DUBAI: A call by an extremist group linked to Al-Qaeda for wider attacks against US oil suppliers has forced Canada, Mexico and Venezuela to review security at oil installations.
“We’ve always said that Canada is not immune to threats. We take this threat seriously,” Canada’s Public Safety Minister Stockwell Day said on Wednesday following the call by the Saudi branch of Osama bin Laden’s Al-Qaeda network.A Mexican minister also called the threat “worrisome.”
The Al-Qaeda Organization in the Arabian Peninsula used an article in an online magazine to call for broader attacks on oil installations in countries in the Middle East and beyond that supply the United States.
“In the long term, the United States will not need the Middle East or it will reduce its dependency on it, and will be satisfied with oil from Canada, Mexico and Venezuela,” the statement said.
“Oil interests in all regions from which the United States benefits should be hit, not only in the Middle East,” the group said in the Sawt al-Jihad (the Voice of Jihad) article.
“The aim is to cut all its (US) imports (of oil) or reduce them by all means,” it said.“The targets among oil interests should include oil wells, export pipelines, loading platforms and tankers and all that could reduce US access to oil.”
“The instructions from sheikh Osama (bin Laden) concerning the targeting of oil interests are clear, so for the mujahedeen (holy warriors) to be able to implement these instructions, they should gather information and choose the target carefully,” it said.
Canada is already the biggest energy supplier to the United States.

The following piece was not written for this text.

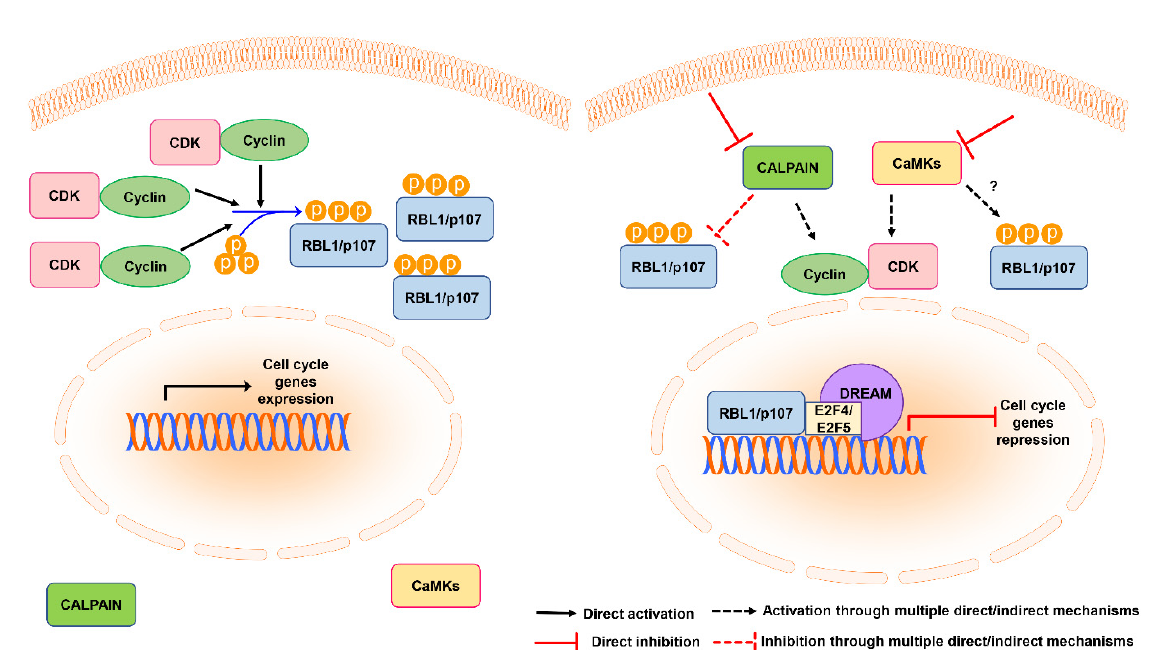
Figure 6. Schematic representation of the model of RBL1/p107 regulation by calpain and CaMKs. In cycling cells RBL1/p107 is phosphorylated by cyclin-CDK complexes, promoting RBL1/p107 cytoplasmic localization ( left panel). Calpain inhibition or CaMK inhibition promote RBL1/p107 dephosphorylation and nuclear accumulation by directly or indirectly affecting its stability or the activity/levels of cyclins and CDKs. RBL1/p107 nuclear accumulation might increase the localization of transcriptional repressors at the promoters of genes controlling cell cycle progression, contributing to cell cycle arrest ( right panel).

At an estimated 179 billion barrels, Canada’s Alberta oil sands rank second behind OPEC kingpin Saudi Arabia in petroleum reserves.Greg Stringham, vice president of the Canadian Association of Petroleum Producers in Calgary, the country’s energy headquarters, said oil companies were taking the threat “very seriously” but that alert levels in Canada remained low.
“It does not look like it’s something new, although we’re paying good attention to it and we have heightened the awareness among the folks that may be directly affected,” he told AFP.Mexico and Venezuela also said they were on watch after the report.
Mexico’s Tourism Minister Rodolfo Elizondo said the information was “worrisome... if it is confirmed.”“Everything that involves security has an impact on tourism,” he added.
In Venezuela, Interior Minister Pedro Carreno said security forces were at work to guarantee protection for the oil industry installations.“Venezuela has its intelligence units set to investigate to guarantee... strategic resources,” he said.Mexico is the world’s sixth largest oil producer and exports most of its crude to the neighbouring United States.
Al-Qaeda has made threats in the past to attack oil installations in the Gulf and specifically Saudi Arabia, the birthplace of bin Laden, which sits on a quarter of global oil reserves.